Sky News and emerging news providers such as NowThis have enjoyed success reaching young audiences on Snapchat but the BBC has yet to win a position on the platform’s Discover roster. Without a berth on Discover, the BBC would have to invest heavily in building an organic channel that currently has only 3,000 followers. “I am very open to working with Snap in a bigger way,” says Frankel. “But it would be need to be in a way that works for both of us so that the resource commitment at our end matched the opportunity they were providing within their own platform.”

This is an area of media that is evolving at bewildering speed. Frankel says the BBC is looking at voice-activated services such as Amazon Alexa and Google Home and trying to respond to technological changes which could mean that social interaction will cease to involve a keyboard at all. “We want to be at the forefront of some of those opportunities because if you fast forward the clock five years or ten years, who knows? People could be looking at a wall and seeing news or speaking at a device in their living room and getting a whole series of different opportunities.”

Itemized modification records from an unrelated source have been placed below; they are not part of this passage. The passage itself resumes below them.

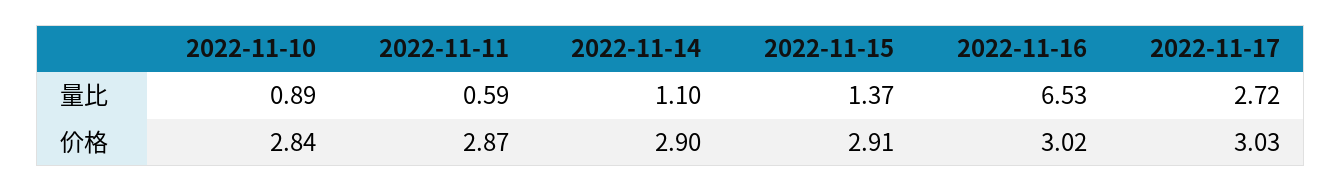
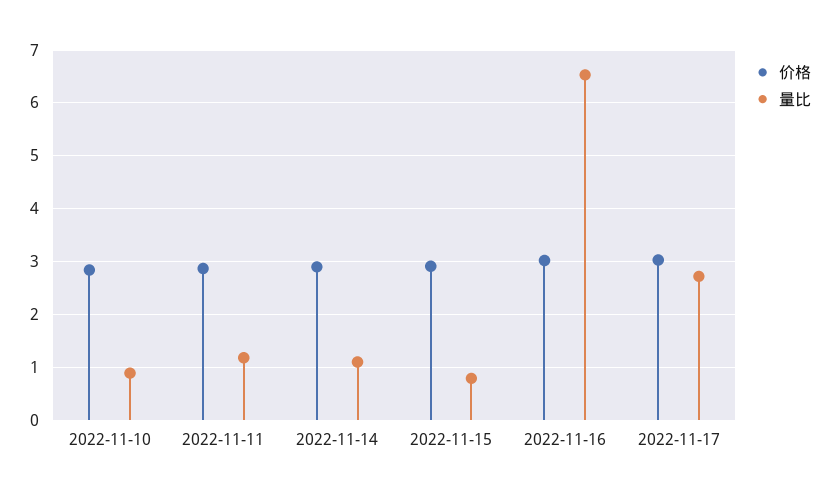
  {
    "量比": {
      "2022-11-10": 0.89,
-     "2022-11-11": 0.59,
+     "2022-11-11": 1.2,
      "2022-11-14": 1.1,
-     "2022-11-15": 1.37,
+     "2022-11-15": 0.8,
      "2022-11-16": 6.53,
      "2022-11-17": 2.72
    },
    "价格": {
      "2022-11-10": 2.84,
      "2022-11-11": 2.87,
      "2022-11-14": 2.9,
      "2022-11-15": 2.91,
      "2022-11-16": 3.02,
      "2022-11-17": 3.03
    }
  }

In the summer he is off to undertake a project at Harvard, examining social media communities that operate in “invite-only closed spaces where journalists often find it difficult to communicate”.

This desire for a more private social media is a “growing quite significantly” according to Frankel. “People are much more drawn to spending more time in those spaces than in those public platforms and spaces that they once inhabited”.

Trolling and abuse on Facebook and Twitter are driving conversations underground, he says. “As the platforms have grown, so have the numbers of people there not just to enjoy them for what they were meant to be for but to take advantage of and abuse others. It has become a very disruptive environment for a lot of people and for a lot of very right-minded people.”